One of my hobbies is playing music. It’s something that I do for myself mostly, but I do enjoy performing at events and open mics. I recently performed at an event in the market and the host gave me such great praise. I was proud of myself for landing this gig because it was a crowd of 200 people or so, the largest crowd I’ve performed in front of yet. But at the end of my performance, the host also mentioned that there was some media coverage of the event and that people were trying to tag me on Twitter and add me on Facebook. She told me that “I need to open up online if I want this [music] thing to work for me”.
Did I need to open up more online?…
Initially, I thought “Dammit. I need to reactivate it my Twitter account, delete any embarrassing tweets from 2009 and…maybe I’ll make my Facebook open too”. Truth be told, I don’t even know what I want to get from my musical performances, but I do know that I would not like to have anyone and everyone freely viewing my photos and posts. However, opening up on social media and being exposed to future gigs or shoutouts in a magazine were enticing thoughts. How did I want to use my social media platforms? I felt like I was either outside of the social media realm with my music and missing out on opportunities for gigs or I had to enter the realm and follow the rules and upkeep.

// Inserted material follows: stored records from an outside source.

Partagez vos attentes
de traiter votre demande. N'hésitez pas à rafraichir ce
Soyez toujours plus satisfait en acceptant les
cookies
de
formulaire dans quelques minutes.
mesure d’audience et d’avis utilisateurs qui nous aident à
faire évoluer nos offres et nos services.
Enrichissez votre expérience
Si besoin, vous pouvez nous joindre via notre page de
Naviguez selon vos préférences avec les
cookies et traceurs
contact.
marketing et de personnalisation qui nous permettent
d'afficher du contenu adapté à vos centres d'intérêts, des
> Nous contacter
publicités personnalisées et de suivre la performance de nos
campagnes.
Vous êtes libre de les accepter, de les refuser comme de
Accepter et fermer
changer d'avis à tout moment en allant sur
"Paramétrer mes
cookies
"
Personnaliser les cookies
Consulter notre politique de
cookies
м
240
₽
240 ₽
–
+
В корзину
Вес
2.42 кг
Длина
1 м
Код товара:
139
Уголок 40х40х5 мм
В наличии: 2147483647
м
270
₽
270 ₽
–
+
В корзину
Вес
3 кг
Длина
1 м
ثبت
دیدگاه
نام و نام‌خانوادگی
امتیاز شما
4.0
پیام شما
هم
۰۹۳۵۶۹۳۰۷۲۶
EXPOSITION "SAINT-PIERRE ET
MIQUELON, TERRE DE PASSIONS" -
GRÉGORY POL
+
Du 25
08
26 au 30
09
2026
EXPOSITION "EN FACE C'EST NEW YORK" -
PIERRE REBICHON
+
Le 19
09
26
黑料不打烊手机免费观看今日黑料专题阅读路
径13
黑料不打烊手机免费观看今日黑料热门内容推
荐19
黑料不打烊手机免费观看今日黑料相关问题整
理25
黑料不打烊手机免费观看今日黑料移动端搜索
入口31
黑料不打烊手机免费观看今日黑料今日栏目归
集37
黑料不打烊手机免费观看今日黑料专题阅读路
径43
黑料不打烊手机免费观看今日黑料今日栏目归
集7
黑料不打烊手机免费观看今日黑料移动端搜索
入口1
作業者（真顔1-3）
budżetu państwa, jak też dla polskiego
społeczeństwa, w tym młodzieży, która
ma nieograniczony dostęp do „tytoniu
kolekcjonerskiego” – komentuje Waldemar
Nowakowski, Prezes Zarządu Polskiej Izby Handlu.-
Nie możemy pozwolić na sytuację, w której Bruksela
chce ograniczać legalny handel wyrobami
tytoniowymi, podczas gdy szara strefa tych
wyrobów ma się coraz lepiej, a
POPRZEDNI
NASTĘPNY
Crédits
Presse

Luckily, music is mostly a hobby for me, so I can take more time to decide what path I’d like to take with it. But we’re all in this same situation when it comes to personal branding online and finding a job. We either enter the social media realm and try to follow the rules of what is appropriate or not, or we stay off social media and potentially miss out on employment opportunities. We are brands whether we like it or not.

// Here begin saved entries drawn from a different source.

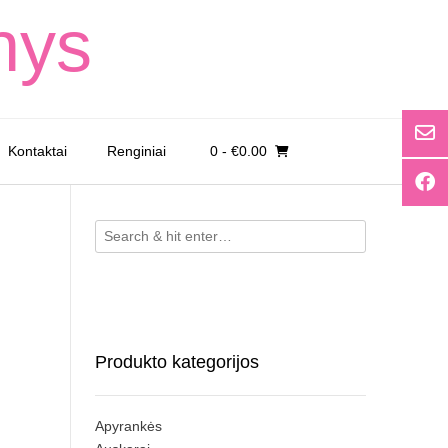
nys
Kontaktai
Renginiai
0
- €0.00
Produkto kategorijos
Apyrankės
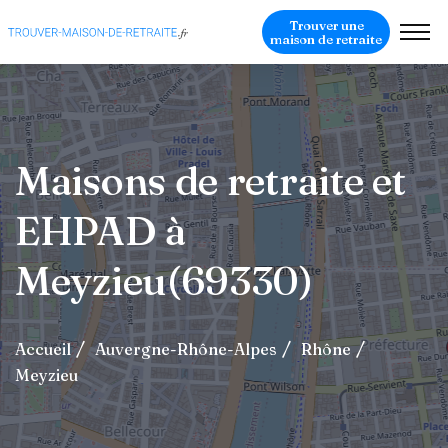
Trouver une
maison de retraite
Maisons de retraite et
EHPAD à
Meyzieu(69330)
Accueil
Auvergne-Rhône-Alpes
Rhône
Meyzieu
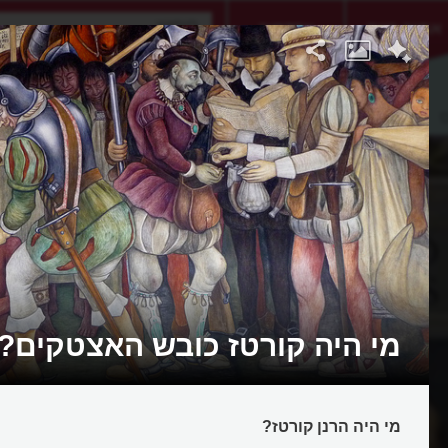
אתגר היום
אקדמיה
מי היה קורטז כובש האצטקים?
מי היה הרנן קורטז?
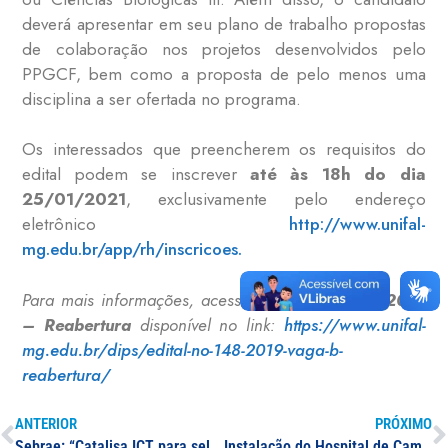
deverá apresentar em seu plano de trabalho propostas
de colaboração nos projetos desenvolvidos pelo
PPGCF, bem como a proposta de pelo menos uma
disciplina a ser ofertada no programa.
Os interessados que preencherem os requisitos do
edital podem se inscrever
até às 18h do dia
25/01/2021
, exclusivamente pelo endereço
eletrônico
http://www.unifal-
mg.edu.br/app/rh/inscricoes.
Para mais informações, acesse o
Edital nº 148/2019
– Reabertura
disponível no link:
https://www.unifal-
mg.edu.br/dips/edital-no-148-2019-vaga-b-
reabertura/
ANTERIOR
PRÓXIMO
Sebrae: “Catalisa ICT para seleção de pesquisas com potencial de inovação”
Instalação do Hospital de Campanha na UNIFAL-MG campus Varginha é prorrogada por mais dois meses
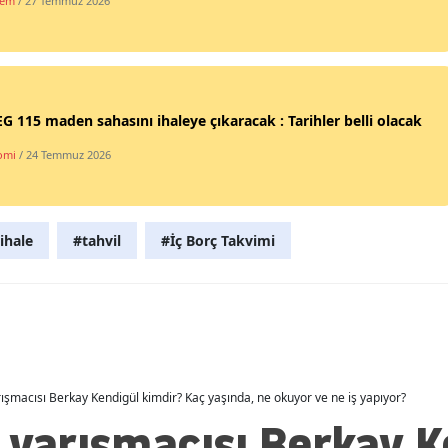
dem
/ 27 Temmuz 2026
Malatya
Manisa
Kahramanmaraş
 115 maden sahasını ihaleye çıkaracak : Tarihler belli olacak
Mardin
omi
/ 24 Temmuz 2026
Muğla
Muş
ihale
#tahvil
#İç Borç Takvimi
Nevşehir
Niğde
Ordu
rışmacısı Berkay Kendigül kimdir? Kaç yaşında, ne okuyor ve ne iş yapıyor?
Rize
 yarışmacısı Berkay K
Sakarya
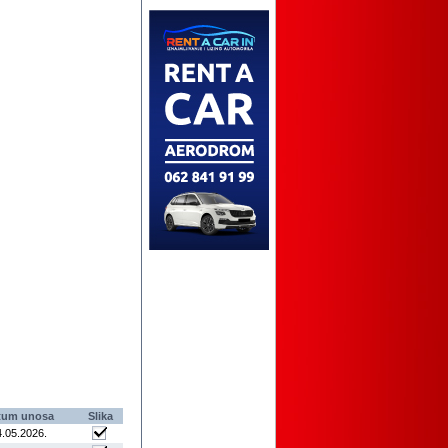
tum unosa
Slika
4.05.2026
.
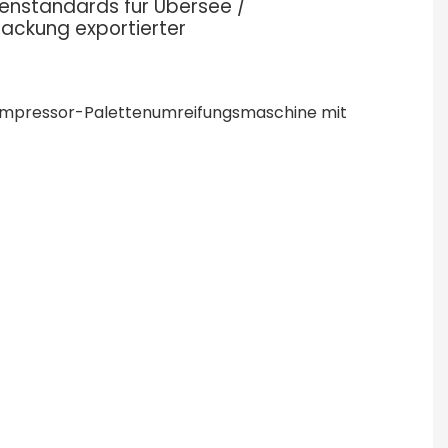
enstandards für Übersee /
ackung exportierter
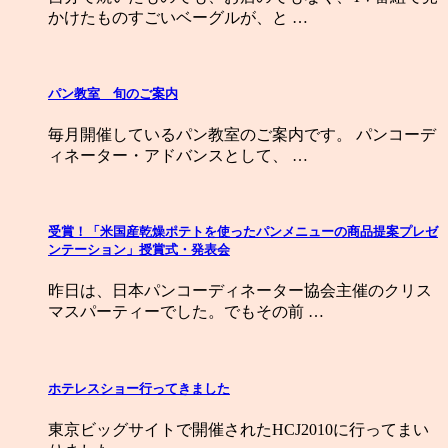
かけたものすごいベーグルが、と …
パン教室 旬のご案内
毎月開催しているパン教室のご案内です。 パンコーデ
ィネーター・アドバンスとして、 …
受賞！「米国産乾燥ポテトを使ったパンメニューの商品提案プレゼ
ンテーション」授賞式・発表会
昨日は、日本パンコーディネーター協会主催のクリス
マスパーティーでした。でもその前 …
ホテレスショー行ってきました
東京ビッグサイトで開催されたHCJ2010に行ってまい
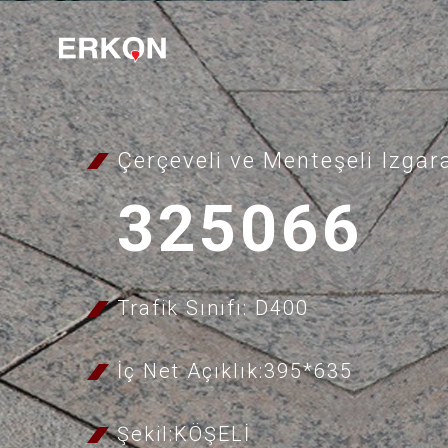
Çerçeveli ve Menteşeli Izgar
325066
Trafik Sınıfı: D400
İç Net Açıklık:395*635
Şekil:KÖŞELİ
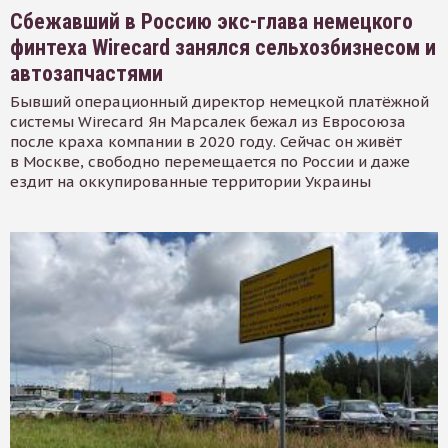
Сбежавший в Россию экс-глава немецкого
финтеха Wirecard занялся сельхозбизнесом и
автозапчастями
Бывший операционный директор немецкой платёжной
системы Wirecard Ян Марсалек бежал из Евросоюза
после краха компании в 2020 году. Сейчас он живёт
в Москве, свободно перемещается по России и даже
ездит на оккупированные территории Украины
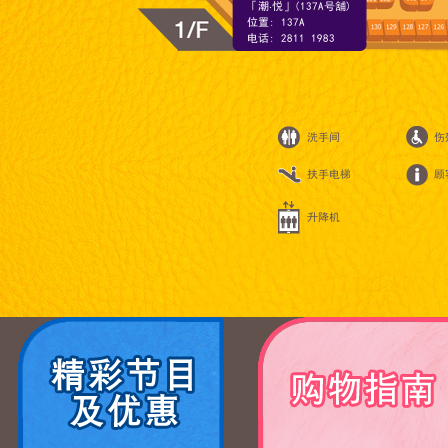
「潮‧悦」(137A号舖)
位置: 137A
电话: 2811 1983
洗手间
伤
扶手电梯
顾
升降机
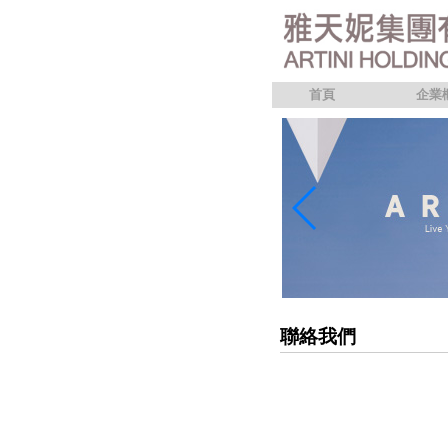
首頁
企業
聯絡我們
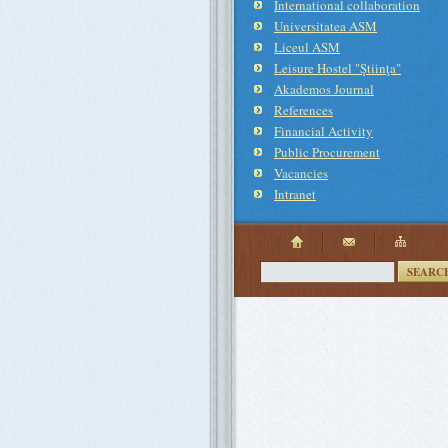
International collaboration
Universitatea ASM
Liceul ASM
Leisure Hostel "Ştiinţa"
Akademos Journal
References
Financial Activity
Public Procurement
Vacancies
Intranet
SEARC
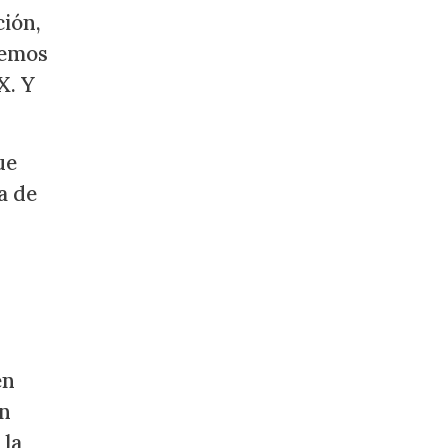
ción,
nemos
X. Y
ue
a de
en
ón
 la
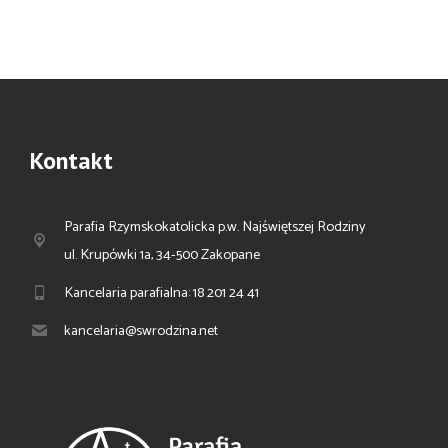
Kontakt
Parafia Rzymskokatolicka p.w. Najświętszej Rodziny
ul. Krupówki 1a, 34-500 Zakopane
Kancelaria parafialna: 18 201 24 41
kancelaria@swrodzina.net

Certainly social media can still be fun; you can keep in touch with family and friends, post photos and funny content, but what if I don’t want my employer to see that? Not because it’s inappropriate but simply for privacy’s sake. Sure, I can put on my profile’s privacy settings, but it’s said that even with privacy settings employers have their ways. With this much monitoring, using social media sounds more like a delicate craft than anything.
Social media is more about behaving in case your employer does an online background check, and less about having fun and “socializing”. These days, an online presence is less authentic than ever; it’s tailored to possible employers when social media is typically used for friends and family.
What are your thoughts on how personal branding has shaped the way we use social media?
Should our employers use our online presence when considering us for jobs? Why or why not?
With such an emphasis on pleasing future employers, what’s the point of social media? To interact with family and friends or to create a good name for yourself?